Suppose $f = \prod_v f_v$ an adelic function $\mathbb{A} \to \mathbb{C}$ such that $f_v \equiv 1$ on $\mathbb{Z}_p$ for almost every prime $p$. Suppose $f_\infty$ is integrable on $\mathbb{R}$, $f_p$ locally constant and integrable. Then $$\int_{\mathbb{A}} f(x)dx = \int_{\mathbb{R}} f_\infty(x_\infty) dx_\infty \lim_{N \to \infty} \prod_{p < N} \int_{\mathbb{Q}_p} f_p(x_p)dx_p$$ as soon as the limit of $$\prod_{p<N} \int_{\mathbb{Q}_p} |f_p(x_p)| dx_p$$ exists.

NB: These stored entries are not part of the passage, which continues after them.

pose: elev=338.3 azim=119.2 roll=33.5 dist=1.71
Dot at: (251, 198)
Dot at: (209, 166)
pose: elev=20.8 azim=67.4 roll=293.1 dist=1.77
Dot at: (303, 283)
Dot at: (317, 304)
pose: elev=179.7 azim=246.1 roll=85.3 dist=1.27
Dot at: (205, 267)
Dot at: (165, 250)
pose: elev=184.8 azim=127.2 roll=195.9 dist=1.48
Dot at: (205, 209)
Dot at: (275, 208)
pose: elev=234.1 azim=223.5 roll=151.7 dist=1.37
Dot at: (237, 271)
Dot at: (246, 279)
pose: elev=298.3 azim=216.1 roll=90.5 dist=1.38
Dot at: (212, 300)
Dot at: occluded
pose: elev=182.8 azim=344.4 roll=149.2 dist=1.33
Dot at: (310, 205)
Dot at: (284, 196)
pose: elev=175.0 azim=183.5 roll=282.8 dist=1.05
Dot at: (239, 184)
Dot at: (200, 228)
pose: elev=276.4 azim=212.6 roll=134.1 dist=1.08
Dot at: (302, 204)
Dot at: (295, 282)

Here, $f_p$ is not assumed to be the characteristic function of $\mathbb{Z}_p$, but just $\equiv 1$ on $\mathbb{Z}_p$. How can this be valid?
My problem is that $\mathbb{A}$ is not $\prod_v \mathbb{Q}_v$, since it requires to be in $\mathbb{Z}_p$ for almost all $p$, but his criterion writes the integral over $\mathbb{A}$ as a limit of products over $\mathbb{Q}_p$, without anything insuring to be in $\mathbb{Z}_p$ for almost all $p$. Could the convergence condition ensure that the difference between both, in volume, is zero?
If $\int_{\mathbb{A}} |f(x)|dx<\infty$ and $f_p=1$ on $\Bbb{Z}_p$ for all but finitely many $p$ then $$\int_{\mathbb{A}} f(x)dx= \lim_{N\to \infty} \int_{\Bbb{R}\times \prod_{p< N} \Bbb{Q}_p \times \prod_{p\ge N} \Bbb{Z}_p} f(x)dx$$ $$= \lim_{N\to \infty}( \int_\Bbb{R}f_\infty(x)dx)( \prod_{p< N} \int_{\Bbb{Q}_p} f_p(x)dx ) (\prod_{p \ge N} \int_{\Bbb{Z}_p} f(x)dx) $$ $$ = \int_{\mathbb{R}} f_\infty(x_\infty) dx_\infty \lim_{N \to \infty} \prod_{p < N} \int_{\mathbb{Q}_p} f_p(x_p)dx_p$$